### Supplied data

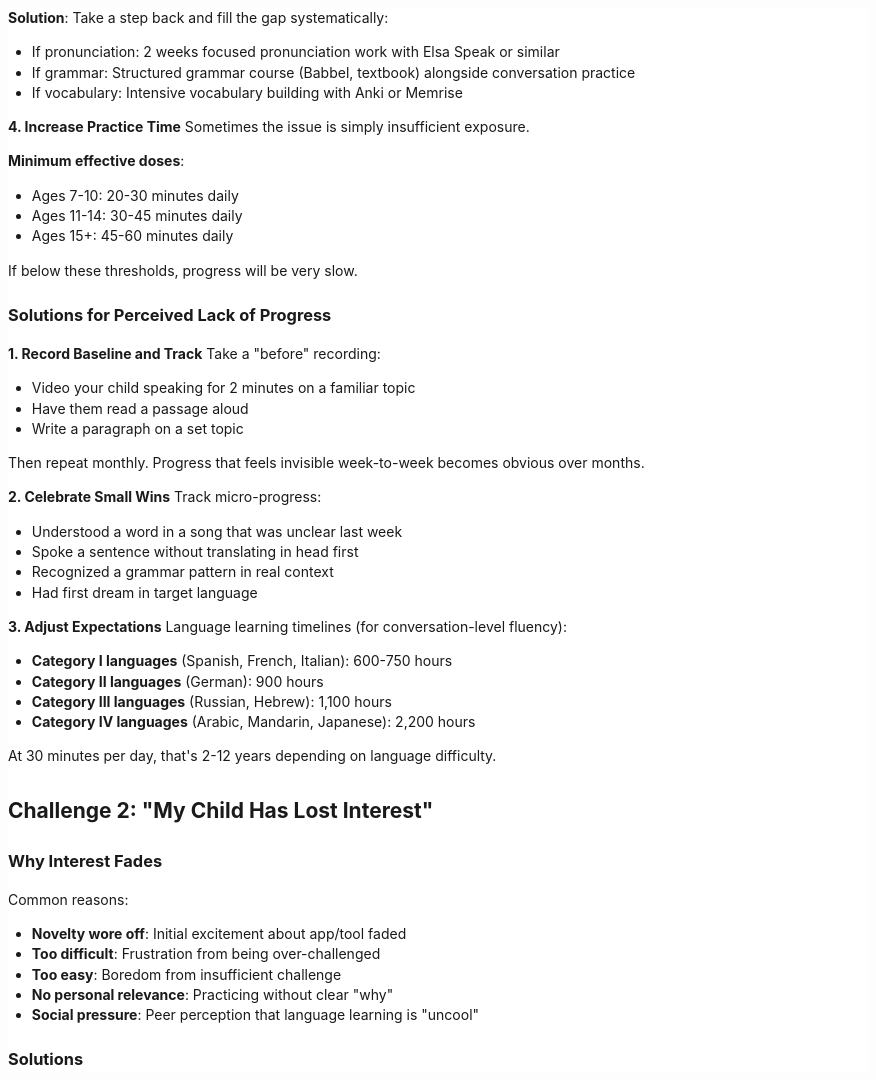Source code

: **Solution**: Take a step back and fill the gap systematically:
- If pronunciation: 2 weeks focused pronunciation work with Elsa Speak or similar
- If grammar: Structured grammar course (Babbel, textbook) alongside conversation practice
- If vocabulary: Intensive vocabulary building with Anki or Memrise

**4. Increase Practice Time**
Sometimes the issue is simply insufficient exposure.

**Minimum effective doses**:
- Ages 7-10: 20-30 minutes daily
- Ages 11-14: 30-45 minutes daily
- Ages 15+: 45-60 minutes daily

If below these thresholds, progress will be very slow.

### Solutions for Perceived Lack of Progress

**1. Record Baseline and Track**
Take a "before" recording:
- Video your child speaking for 2 minutes on a familiar topic
- Have them read a passage aloud
- Write a paragraph on a set topic

Then repeat monthly. Progress that feels invisible week-to-week becomes obvious over months.

**2. Celebrate Small Wins**
Track micro-progress:
- Understood a word in a song that was unclear last week
- Spoke a sentence without translating in head first
- Recognized a grammar pattern in real context
- Had first dream in target language

**3. Adjust Expectations**
Language learning timelines (for conversation-level fluency):

- **Category I languages** (Spanish, French, Italian): 600-750 hours
- **Category II languages** (German): 900 hours
- **Category III languages** (Russian, Hebrew): 1,100 hours
- **Category IV languages** (Arabic, Mandarin, Japanese): 2,200 hours

At 30 minutes per day, that's 2-12 years depending on language difficulty.

## Challenge 2: "My Child Has Lost Interest"

### Why Interest Fades

Common reasons:
- **Novelty wore off**: Initial excitement about app/tool faded
- **Too difficult**: Frustration from being over-challenged
- **Too easy**: Boredom from insufficient challenge
- **No personal relevance**: Practicing without clear "why"
- **Social pressure**: Peer perception that language learning is "uncool"

### Solutions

######

■ Try it ■
In the entries above, find the line with "- Video your" and the line with "Language learning timelines", then set down exactly those two and every line between them, nothing else.

■ Expected answer ■
- Video your child speaking for 2 minutes on a familiar topic
- Have them read a passage aloud
- Write a paragraph on a set topic

Then repeat monthly. Progress that feels invisible week-to-week becomes obvious over months.

**2. Celebrate Small Wins**
Track micro-progress:
- Understood a word in a song that was unclear last week
- Spoke a sentence without translating in head first
- Recognized a grammar pattern in real context
- Had first dream in target language

**3. Adjust Expectations**
Language learning timelines (for conversation-level fluency):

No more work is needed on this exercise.